ST. LOUIS – A website for Missouri’s former governor said Monday he was running again. That post was almost immediately taken down.
It’s too late for to run as a Republican for Missouri governor this year. The time to file has come and gone and Eric Greitens did not file to run. But what about this new website that briefly said he was running?
“You know, you and I have talked before – nothing has changed and I have no plans to run again for governor in 2020,” Greitens said.
Greitens resigned in June 2018 after the St. Louis Circuit Attorney’s Office dropped its invasion of privacy case against him. He spoke only to Fox 2 in a report that ran this past February.
During the interview, in which he said he was fighting back, he sounded like someone who wanted to run for office again.
“Right now, I want the truth to come out and I’m really glad that it is,” he said at the time. “I’m really glad that the truth is coming out and I’m really happy to be serving again in the Navy Reserves and helping friends and veterans and different chartable efforts.

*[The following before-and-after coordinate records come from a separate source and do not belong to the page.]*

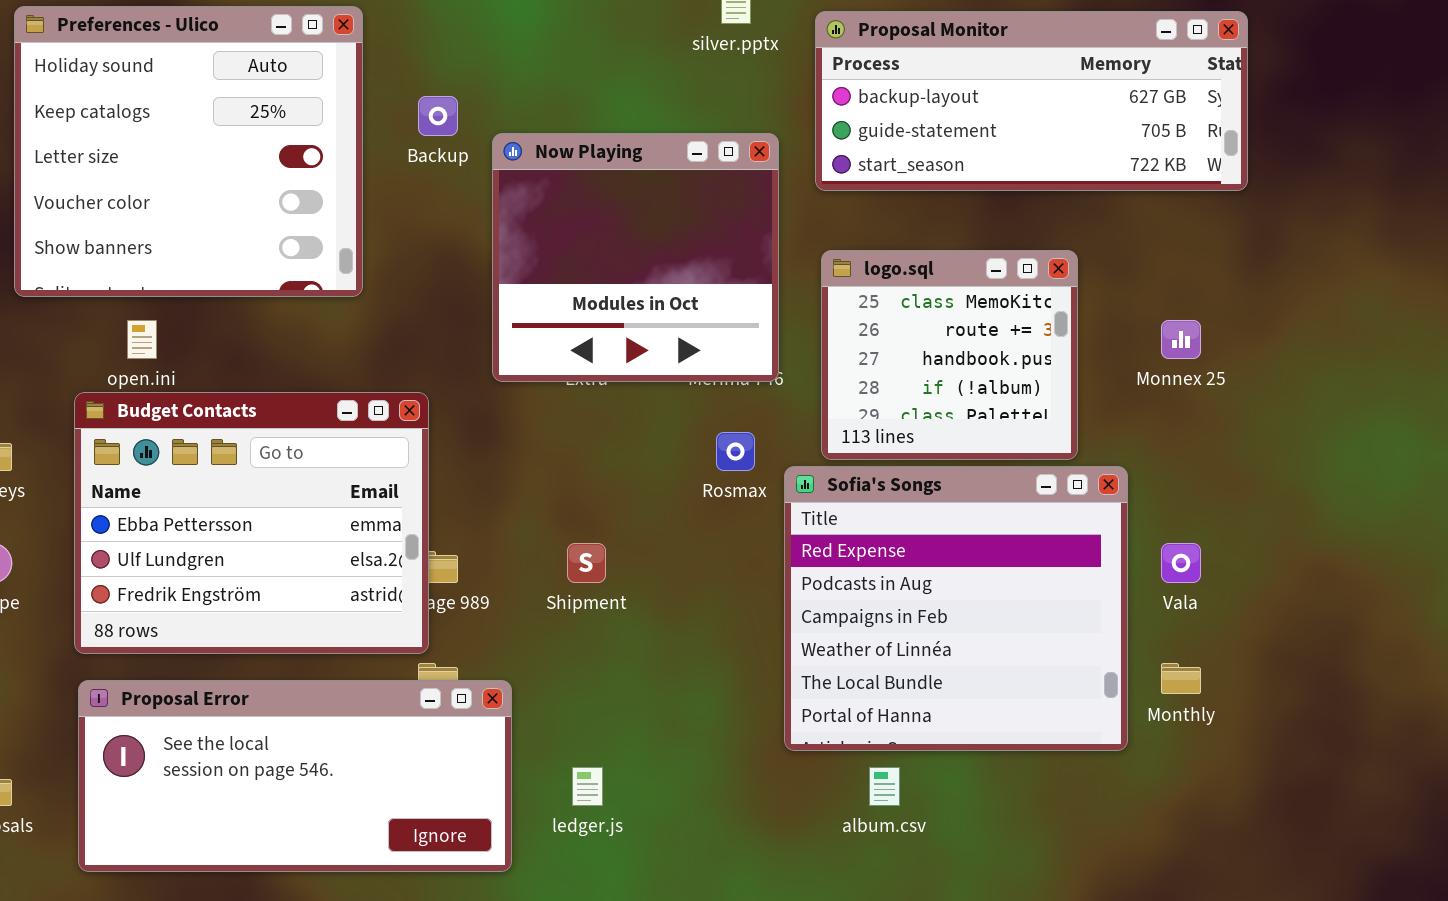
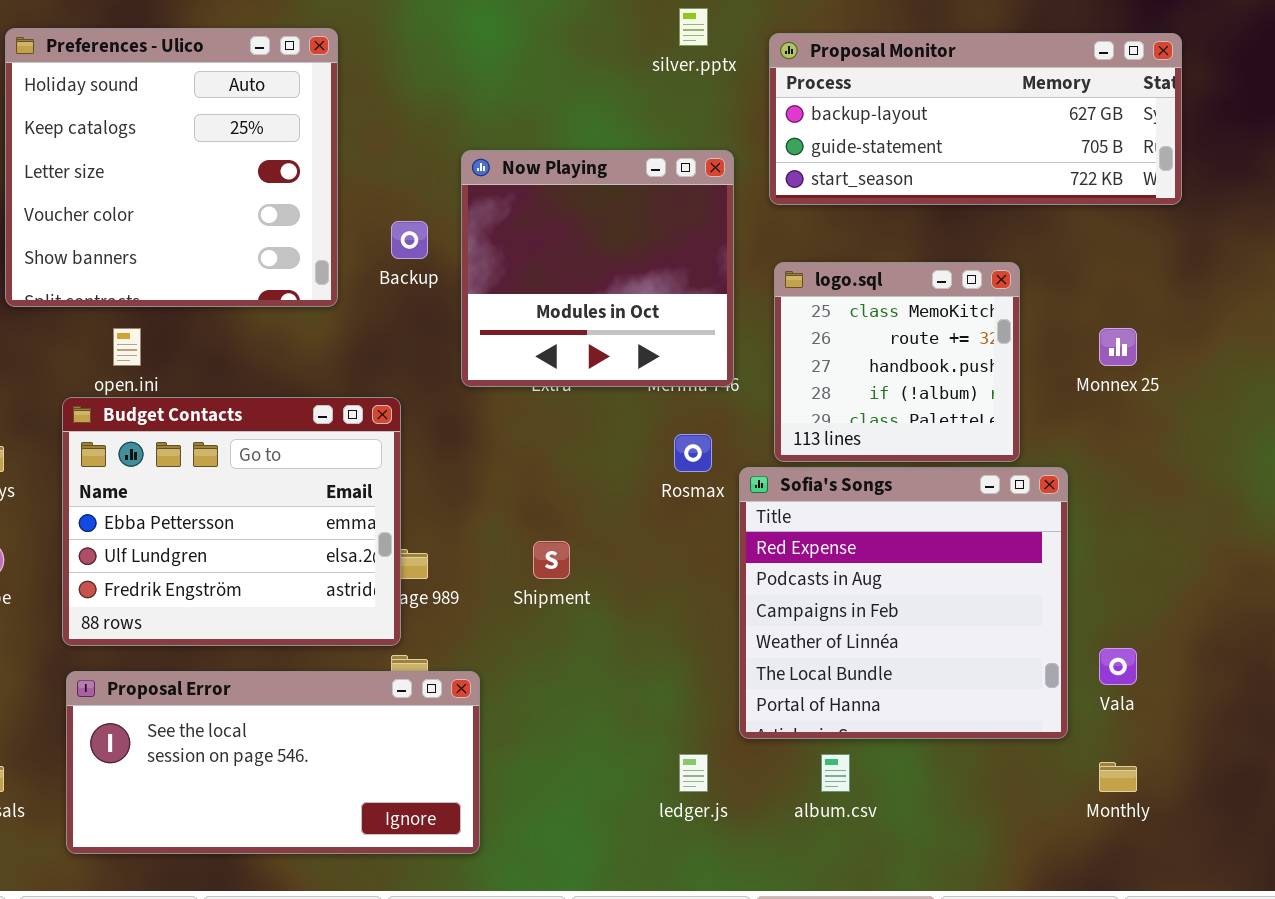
Backup: [418,96,458,136] -> [391,221,428,259], moved
Vala: [1161,543,1201,583] -> [1099,648,1137,685], moved
Monthly: [1161,663,1201,694] -> [1099,762,1137,792], moved
ledger.js: [572,767,603,806] -> [679,754,708,792], moved

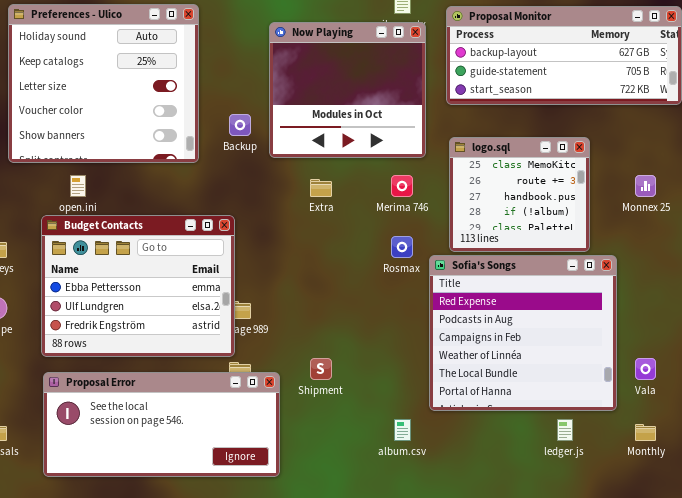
Now Playing: [461,150,734,387] -> [269,22,426,158], moved
Shipment: [533,541,570,579] -> [310,358,332,380], moved
ledger.js: [679,754,708,792] -> [557,419,573,441], moved
album.csv: [821,754,850,792] -> [394,419,411,441], moved

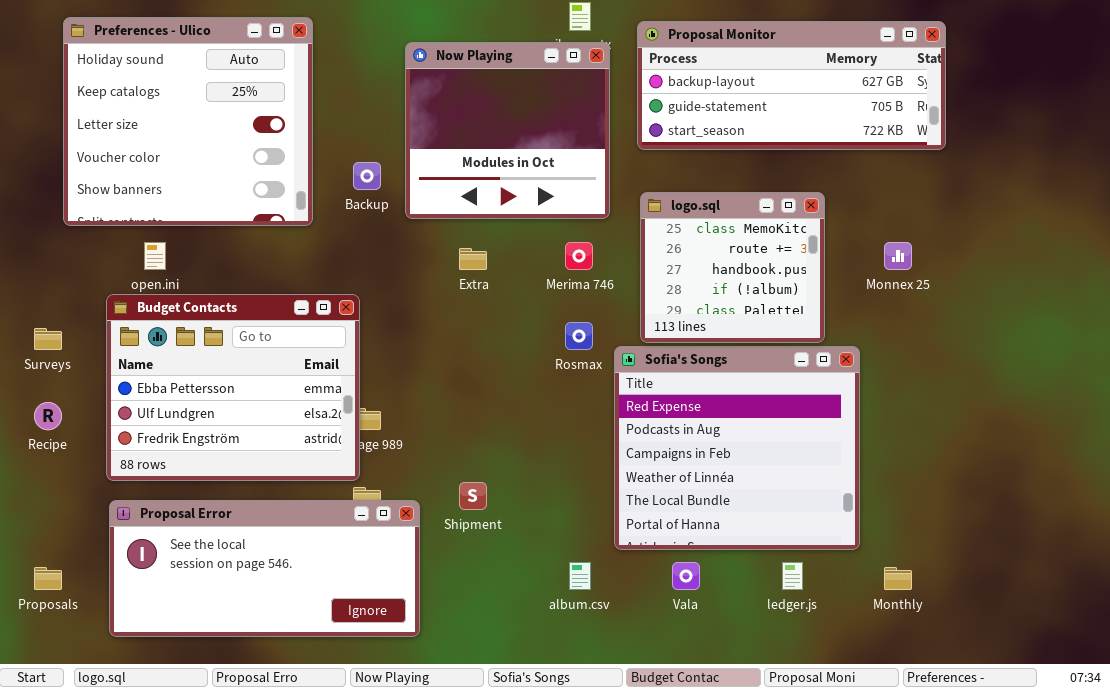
Vala: [635,358,656,380] -> [672,562,700,590], moved

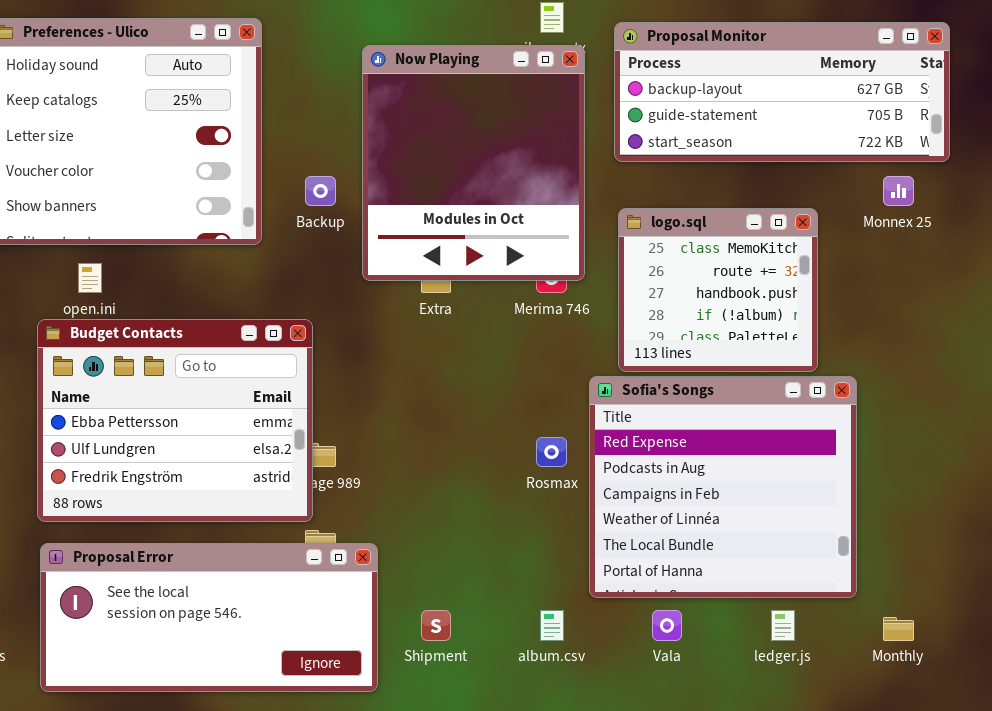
Now Playing: [405,42,610,219] -> [362,45,585,281], resized
Monnex 25: [884,242,912,270] -> [883,176,914,206], moved
Rosmax: [565,322,593,350] -> [536,437,567,467], moved
Shipment: [459,482,487,510] -> [421,610,451,641], moved

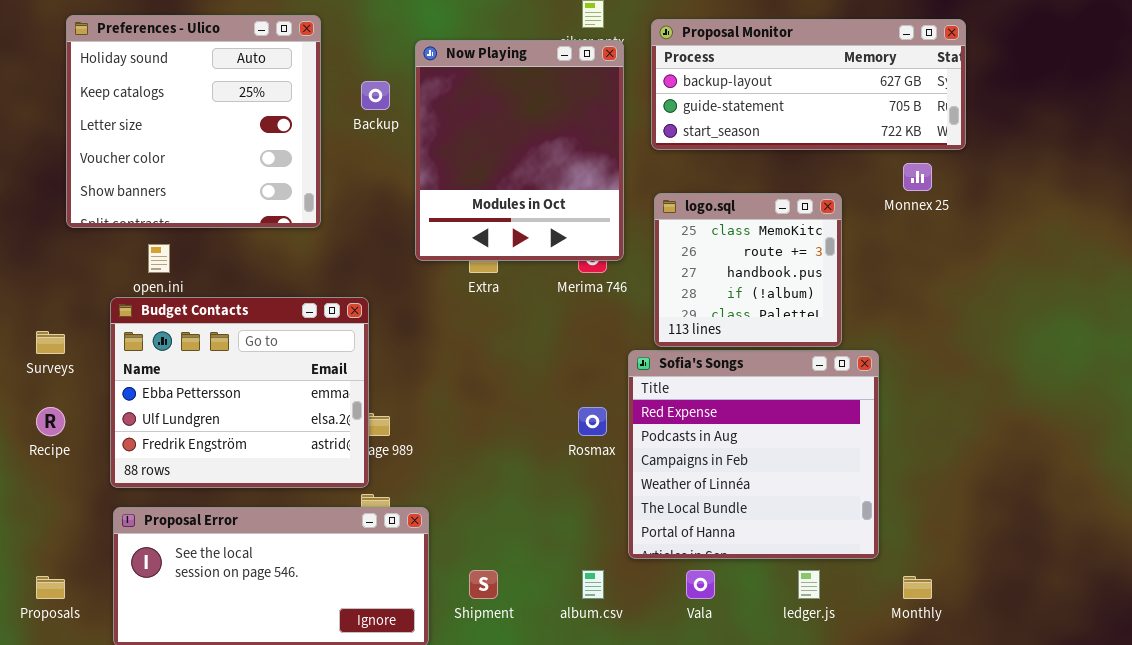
Backup: [305,176,336,206] -> [361,81,390,110], moved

A lot of people have asked me, ‘Do you ever want to run for public office again? Do you ever want to serve again?’ I will think about all of that in time but for me, right now, I want the truth to come out.”
Greitens’ answer remains the same, despite the fact his new website briefly said he was running.
“I’m not running this year. The website was built as a tool for us to get this story out. As I mentioned, people have been really interested in Missouri but also around the country,” he said. “It’s become clear not just that I was exonerated, but that there was a criminal effort to overturn the 2016 election in Missouri.”
Greitens said he continues to watch the current criminal case against a private detective who investigated the failed invasion of privacy case against him.
The detective, William Don Tisaby, was charged with lying and tampering with evidence for what he did when looking into Greitens. Tisaby was scheduled for trial in March until the pandemic. The case will continue when the courts reopen.